Every day I talk to people who are looking for facts and answers.  Libraries have lots of resources and services for factual questions, and I love showing people how to use them!

It’s only fair to point out, though, that libraries also house questions:  the big ones, about life, the universe, and everything.  And while librarians can’t tell you who to vote for, what deity to worship, or how to handle your in-laws, we can give you lots of information about such topics so you can make the best decisions for yourself.

If that sounds somewhat less than reassuring, take comfort in the fact that human beings have been trying to make sense of shenanigans on our crazy little blue planet for thousands of years. Religion, science and philosophy are three useful theoretical frameworks for this kind of exploration, but I’ve always been kind of partial to mythology as a way of searching for meaning. By examining the legends and archetypes of bygone days, you can learn a lot about storytelling, problem-solving, and meaning-making, three human functions that aren’t going away anytime soon.  

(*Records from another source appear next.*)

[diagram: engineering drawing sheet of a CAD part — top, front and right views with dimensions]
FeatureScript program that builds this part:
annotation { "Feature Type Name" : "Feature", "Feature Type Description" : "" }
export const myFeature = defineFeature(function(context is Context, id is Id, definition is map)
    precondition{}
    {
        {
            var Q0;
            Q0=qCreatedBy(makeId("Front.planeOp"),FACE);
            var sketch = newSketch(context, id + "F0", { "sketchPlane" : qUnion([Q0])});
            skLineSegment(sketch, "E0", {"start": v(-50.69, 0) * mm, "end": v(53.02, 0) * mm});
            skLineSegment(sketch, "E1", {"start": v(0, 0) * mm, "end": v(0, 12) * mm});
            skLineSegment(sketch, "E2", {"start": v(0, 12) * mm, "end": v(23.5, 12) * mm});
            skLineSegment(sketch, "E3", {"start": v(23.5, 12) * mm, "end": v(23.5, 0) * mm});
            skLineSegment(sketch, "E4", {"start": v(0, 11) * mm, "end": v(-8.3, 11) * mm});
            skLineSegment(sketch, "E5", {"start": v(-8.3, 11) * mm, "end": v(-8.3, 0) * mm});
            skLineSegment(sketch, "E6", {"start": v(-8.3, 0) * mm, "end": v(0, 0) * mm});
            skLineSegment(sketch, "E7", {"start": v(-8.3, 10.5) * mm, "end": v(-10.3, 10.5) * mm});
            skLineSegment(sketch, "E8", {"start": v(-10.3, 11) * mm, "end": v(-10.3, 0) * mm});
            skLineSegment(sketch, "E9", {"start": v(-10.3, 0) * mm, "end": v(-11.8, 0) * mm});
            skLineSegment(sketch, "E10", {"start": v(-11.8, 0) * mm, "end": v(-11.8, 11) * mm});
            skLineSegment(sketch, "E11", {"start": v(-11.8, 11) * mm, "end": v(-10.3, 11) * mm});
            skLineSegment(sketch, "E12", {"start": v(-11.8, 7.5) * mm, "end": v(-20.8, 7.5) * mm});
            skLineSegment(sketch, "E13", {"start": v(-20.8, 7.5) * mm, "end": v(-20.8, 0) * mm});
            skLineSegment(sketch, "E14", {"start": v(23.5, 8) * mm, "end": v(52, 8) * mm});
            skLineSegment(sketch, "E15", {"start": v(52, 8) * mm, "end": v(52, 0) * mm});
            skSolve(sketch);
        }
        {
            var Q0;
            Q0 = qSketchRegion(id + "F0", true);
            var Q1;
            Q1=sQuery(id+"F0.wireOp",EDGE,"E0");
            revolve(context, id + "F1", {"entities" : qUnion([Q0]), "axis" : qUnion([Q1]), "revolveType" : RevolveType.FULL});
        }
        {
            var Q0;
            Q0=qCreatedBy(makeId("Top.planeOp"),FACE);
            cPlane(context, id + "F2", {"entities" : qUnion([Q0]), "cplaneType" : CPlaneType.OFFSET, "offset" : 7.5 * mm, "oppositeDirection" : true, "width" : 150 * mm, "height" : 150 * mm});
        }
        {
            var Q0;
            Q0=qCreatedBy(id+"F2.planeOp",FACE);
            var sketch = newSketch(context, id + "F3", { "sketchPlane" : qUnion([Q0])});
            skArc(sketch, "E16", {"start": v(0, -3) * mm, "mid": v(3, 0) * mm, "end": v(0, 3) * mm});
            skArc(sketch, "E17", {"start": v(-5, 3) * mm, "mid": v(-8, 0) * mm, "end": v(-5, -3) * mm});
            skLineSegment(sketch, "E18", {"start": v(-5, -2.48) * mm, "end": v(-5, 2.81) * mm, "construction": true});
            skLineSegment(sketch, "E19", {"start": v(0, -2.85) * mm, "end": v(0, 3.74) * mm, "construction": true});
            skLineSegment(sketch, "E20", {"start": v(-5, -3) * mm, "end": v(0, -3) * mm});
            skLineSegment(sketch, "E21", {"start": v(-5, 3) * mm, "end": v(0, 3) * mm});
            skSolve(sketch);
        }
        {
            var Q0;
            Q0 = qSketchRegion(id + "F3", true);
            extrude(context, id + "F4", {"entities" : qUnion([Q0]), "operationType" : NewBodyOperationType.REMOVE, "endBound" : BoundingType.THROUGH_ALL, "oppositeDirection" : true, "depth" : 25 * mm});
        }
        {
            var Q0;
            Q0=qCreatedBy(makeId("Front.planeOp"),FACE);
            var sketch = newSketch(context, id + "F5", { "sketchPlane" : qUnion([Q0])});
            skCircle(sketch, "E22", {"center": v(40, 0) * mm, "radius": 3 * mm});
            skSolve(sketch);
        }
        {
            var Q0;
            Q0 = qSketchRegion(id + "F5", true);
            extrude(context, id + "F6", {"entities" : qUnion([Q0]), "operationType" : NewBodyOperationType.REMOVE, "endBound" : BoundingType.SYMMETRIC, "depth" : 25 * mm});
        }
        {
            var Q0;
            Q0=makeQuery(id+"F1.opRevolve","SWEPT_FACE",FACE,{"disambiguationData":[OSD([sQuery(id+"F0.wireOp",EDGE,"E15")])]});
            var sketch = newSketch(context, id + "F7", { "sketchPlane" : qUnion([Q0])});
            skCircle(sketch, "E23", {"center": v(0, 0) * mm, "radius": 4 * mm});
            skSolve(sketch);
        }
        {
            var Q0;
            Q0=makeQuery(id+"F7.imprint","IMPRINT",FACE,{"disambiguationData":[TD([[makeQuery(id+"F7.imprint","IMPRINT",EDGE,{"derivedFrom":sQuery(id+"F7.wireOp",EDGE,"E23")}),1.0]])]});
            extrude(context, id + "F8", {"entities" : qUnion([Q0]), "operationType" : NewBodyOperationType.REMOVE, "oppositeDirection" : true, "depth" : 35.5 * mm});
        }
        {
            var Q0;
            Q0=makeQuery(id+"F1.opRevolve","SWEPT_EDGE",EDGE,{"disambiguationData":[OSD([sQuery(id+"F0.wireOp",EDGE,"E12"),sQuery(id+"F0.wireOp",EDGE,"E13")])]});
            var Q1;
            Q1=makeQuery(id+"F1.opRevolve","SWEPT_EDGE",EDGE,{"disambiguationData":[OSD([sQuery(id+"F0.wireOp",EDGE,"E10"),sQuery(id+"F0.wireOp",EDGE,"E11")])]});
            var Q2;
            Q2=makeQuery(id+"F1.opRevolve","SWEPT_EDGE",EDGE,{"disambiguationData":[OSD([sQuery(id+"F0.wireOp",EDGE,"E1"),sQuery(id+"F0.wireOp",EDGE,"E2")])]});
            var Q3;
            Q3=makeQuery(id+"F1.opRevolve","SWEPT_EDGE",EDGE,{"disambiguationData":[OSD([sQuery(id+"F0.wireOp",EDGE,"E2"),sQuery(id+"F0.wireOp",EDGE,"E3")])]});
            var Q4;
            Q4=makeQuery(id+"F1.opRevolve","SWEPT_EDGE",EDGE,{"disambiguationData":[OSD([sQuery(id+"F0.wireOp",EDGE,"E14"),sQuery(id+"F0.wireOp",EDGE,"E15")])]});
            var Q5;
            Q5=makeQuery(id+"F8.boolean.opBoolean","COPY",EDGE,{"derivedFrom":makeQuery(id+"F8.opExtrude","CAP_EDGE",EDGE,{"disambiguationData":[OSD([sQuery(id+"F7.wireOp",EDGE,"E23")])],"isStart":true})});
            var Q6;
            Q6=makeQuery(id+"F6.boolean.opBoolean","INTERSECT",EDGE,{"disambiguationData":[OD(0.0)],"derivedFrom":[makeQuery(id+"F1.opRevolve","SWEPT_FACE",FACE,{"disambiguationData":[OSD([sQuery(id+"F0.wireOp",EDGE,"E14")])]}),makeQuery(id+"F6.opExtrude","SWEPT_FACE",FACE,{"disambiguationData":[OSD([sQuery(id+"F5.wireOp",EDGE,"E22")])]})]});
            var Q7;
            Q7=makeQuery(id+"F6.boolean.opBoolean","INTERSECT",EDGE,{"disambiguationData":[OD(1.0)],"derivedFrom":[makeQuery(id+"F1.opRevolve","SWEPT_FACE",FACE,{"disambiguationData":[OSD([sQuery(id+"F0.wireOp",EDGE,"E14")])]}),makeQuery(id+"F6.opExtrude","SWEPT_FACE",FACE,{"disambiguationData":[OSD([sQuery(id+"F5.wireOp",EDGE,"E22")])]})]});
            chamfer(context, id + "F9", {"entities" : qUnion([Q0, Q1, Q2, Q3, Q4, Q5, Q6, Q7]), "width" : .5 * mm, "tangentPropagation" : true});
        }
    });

Here are just a few of the many books on mythology that you can borrow from the Carnegie Library:

A lot of people, myself included, first get hooked on mythology via the classic texts by Hamilton, Bulfinch, Campbell, or Frazer, and you can’t go wrong starting with any one of them.  If you can’t get to the library right away, you might want to look at The Encyclopedia Mythica, a great internet resource that’s organized by geographic region; it also contains a section on Arthurian legends and an image gallery, among other research goodies.  Once you find something interesting there, you can do a catalog search to see what, if any, materials the library has on your myth/legend/hero(ine)/archetype of choice.

By now it should be obvious that when you say “myth,” the Carnegie Library says “Yes!” Mythology can be pretty heady stuff, though, so if you start to get overwhelmed, you might want to kick back and ponder The Meaning of Life instead.